| ЧТО НУЖНО СДЕЛАТЬ |
(a) Перепишите из отрывка об оссуарии Плудири фрагмент, начинающийся словами «Жан Фурастье. Механизация» и заканчивающийся словами «и красивее прежней.».
(b) Ответьте по отрывку об оссуарии Плудири на следующие вопросы:
(i) На какой век пришелся период расцвета Плудири?
(ii) Сколько ткацких станков было установлено в городских домах?
(iii) Кого местное население узнавало в скелете, держащем копье?
(c) Допишите следующую часть текста об оссуарии Плудири, начав сразу после последнего приведенного предложения.

Смерть тогда была в центре жизни, как кладбище в центре деревни.
Жан Фурастье. Механизация и благосостояние
Когда-то Плудири был одним из важнейших приходов в графстве Леон в Нижней Бретани. Период расцвета пришелся на XVI век, что обусловлено резким взлетом производства и торговли льняными тканями. Подтверждением тому стали сто ткацких станков, установленных в городских домах, а также стремительное обогащение нескольких местных крестьян, занявшихся торговлей тканями.
Поскольку вследствие обогащения резко выросло население, городские культовые сооружения оказались недостаточно вместительными. Тесная церковь не вмещала всех верующих, религиозную службу проводить там было неудобно. Поэтому прихожане решили построить новую церковь, больше и красивее прежней.
Но и мертвым было тесновато. В будущем ситуация усугубится, поскольку с побережья сюда придет эпидемия чумы. Жители и церковные власти пытались решить, как лучше поступить с останками умерших. Для этого приходский совет согласился не только расширить церковь, но и превратить бывший реликварий, расположенный по соседству, в оссуарий.
Возведение этого сооружения позволило бы перенести в помещение большое количество останков, иссохших в земле, таким образом на кладбище освободилось бы место для недавно умерших. После того как их перенесли бы в крытые галереи, верующие могли бы наведываться туда и окроплять их святой водой.
Чтобы воплотить в жизнь это благочестивое начинание, было приказано начать строительство специально спроектированного оссуария. Также возникла идея создать настенный фриз, отвечающий духу времени, на тему равенства людей перед лицом смерти. Более двух столетий такой сюжет был популярен благодаря «Пляскам смерти», которые можно было увидеть по всей Европе. Они украшали стены церквей, клуатров[7] и оссуариев. Сюжет легко узнавался по кривляющимся скелетам, которые вовлекали живых людей из всех слоев общества в неистовый танец, «сарабанду[8] смерти», как писал один историк[9].
На барельефе над входом в оссуарий Плудири, сохранившийся до наших дней, изображены пять фигур, они помещены рядом в четко очерченные ниши. В первой из них скелет со свирепым выражением лица двумя руками держит копье – в этой аллегорической фигуре местное население легко узнавало Анку, бога смерти в бретонской мифологии.
Внутри других ниш скульптуры, подобно персонажам на игральных картах, олицетворяют несколько социальных слоев периода Старого порядка. Их легко идентифицировать: крестьянин в колпаке с лопатой, судья в длинной застегнутой мантии с перчаткой в руке, молодой дворянин со шпагой, элегантная дама в пышной юбке и блузке с полукруглым воротничком.

| ЗАПИСИ ДАННЫХ |
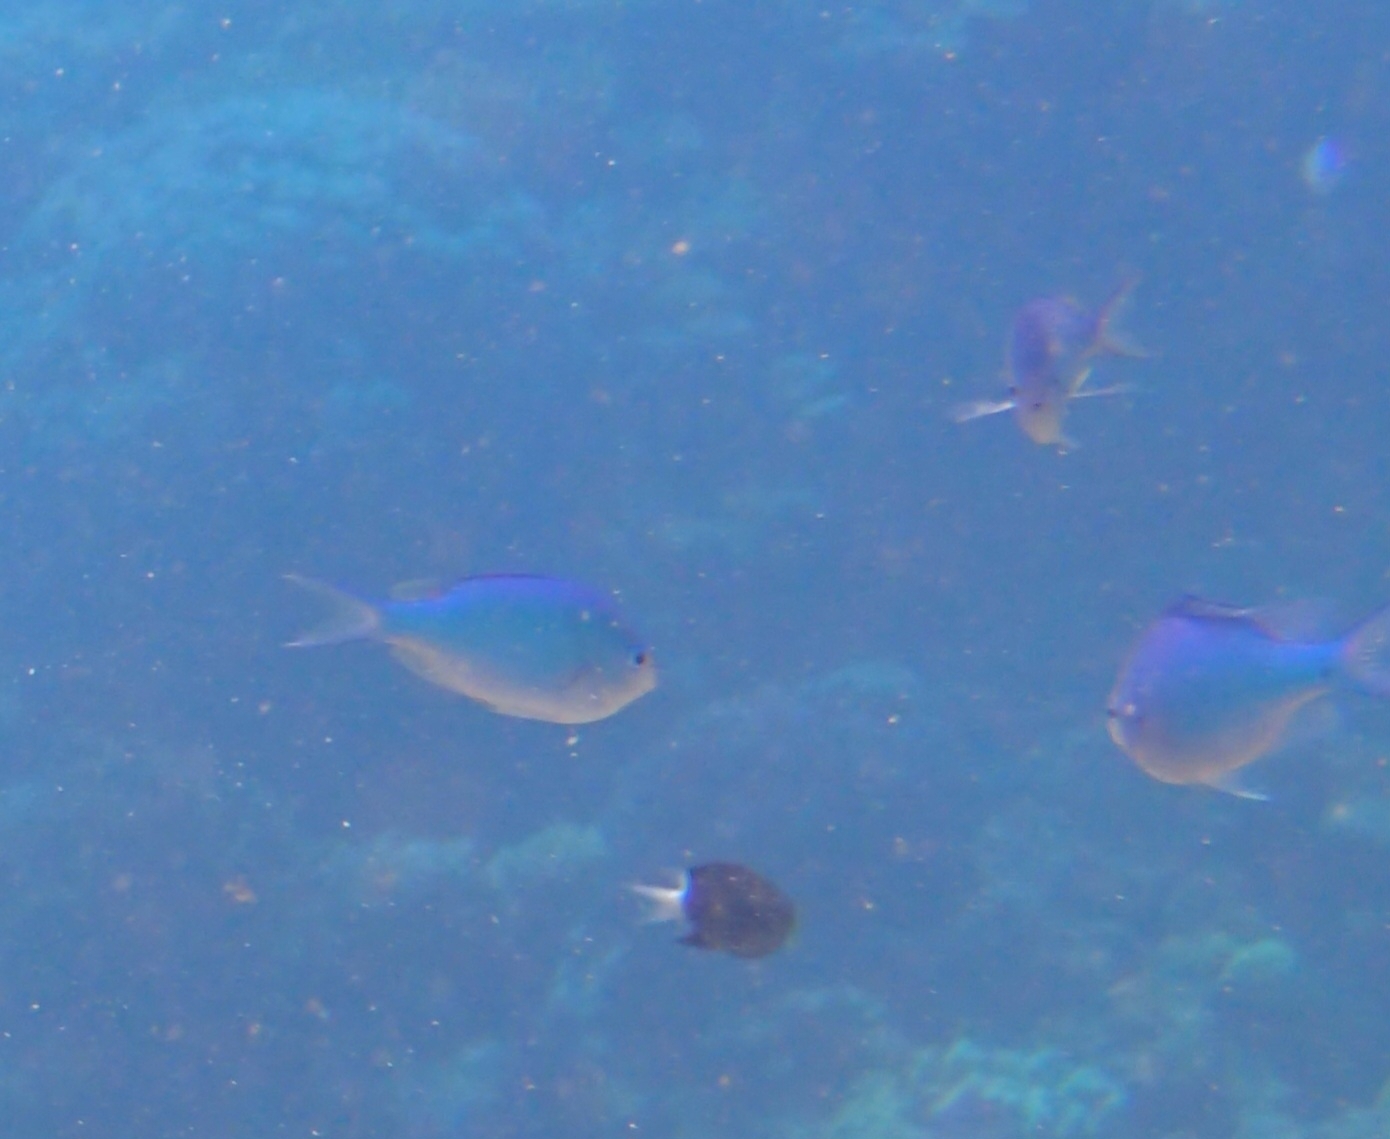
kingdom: Animalia
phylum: Chordata
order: Perciformes
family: Pomacentridae
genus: Chromis
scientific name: Chromis viridis
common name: Blue-green chromis
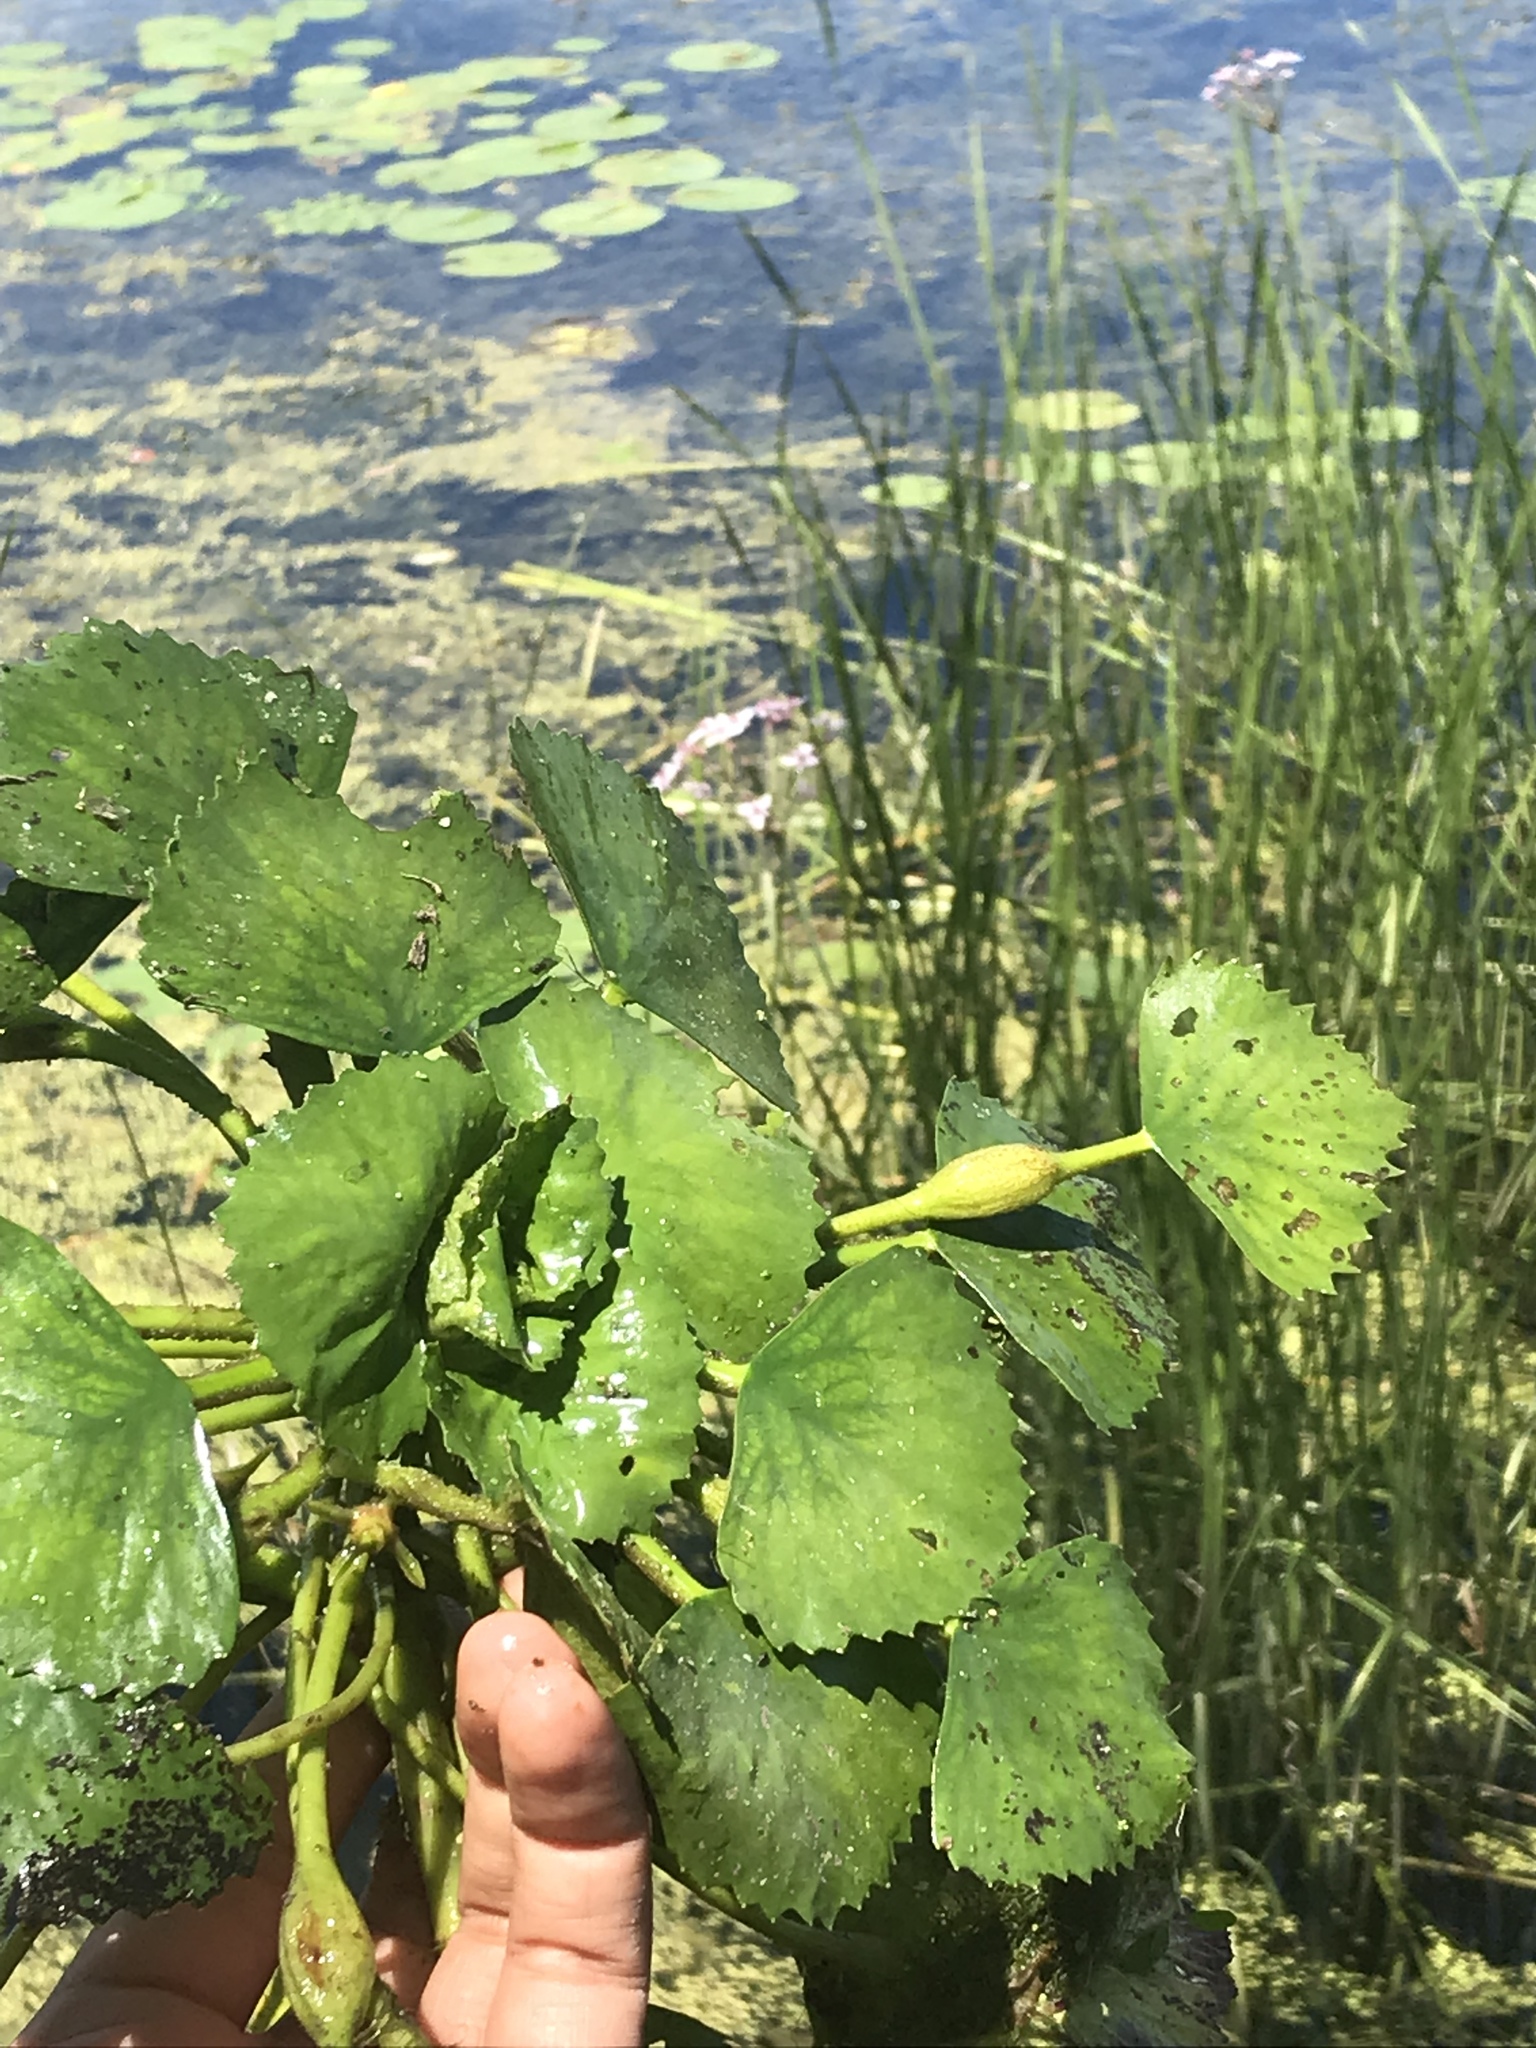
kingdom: Plantae
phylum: Tracheophyta
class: Magnoliopsida
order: Myrtales
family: Lythraceae
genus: Trapa
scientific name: Trapa natans
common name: Water chestnut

| ОТВЕТЫ НА ЗАДАНИЯ |
(a)
Жан Фурастье. Механизация и благосостояние
Когда-то Плудири был одним из важнейших приходов в графстве Леон в Нижней Бретани. Период расцвета пришелся на XVI век, что обусловлено резким взлетом производства и торговли льняными тканями. Подтверждением тому стали сто ткацких станков, установленных в городских домах, а также стремительное обогащение нескольких местных крестьян, занявшихся торговлей тканями.
Поскольку вследствие обогащения резко выросло население, городские культовые сооружения оказались недостаточно вместительными. Тесная церковь не вмещала всех верующих, религиозную службу проводить там было неудобно. Поэтому прихожане решили построить новую церковь, больше и красивее прежней.

(b)
(i) На XVI век.
(ii) Сто.
(iii) Анку, бога смерти в бретонской мифологии.

(c)
Композиция неизвестного художника представляет собой сжатую версию большой фрески на сюжет «Плясок смерти». Это упрощенное напоминание закона, единого для всех смертных, независимо от звания, богатства, пола или возраста. Однако барельеф заставлял забыть, что принцип равенства перед лицом смерти, и без того сомнительный при жизни, после смерти уже не существовал вовсе. Ибо в конце земного пути усопшим предстояло столкнуться с одним из древнейших и незыблемых свидетельств неравенства в мире людей, а именно со способом захоронения.
Погребение в индивидуальной, обозначенной могиле было в то время исключением, настоящей привилегией, «духовной роскошью»[10], как отмечает Филипп Арьес, автор работ по истории смерти на Западе[11]. Подобный ритуал был уделом меньшинства из высших слоев общества. Что касается остальных, основная масса покойников на кладбищах обретала вечный покой в общей могиле или, в лучшем случае, в безымянной.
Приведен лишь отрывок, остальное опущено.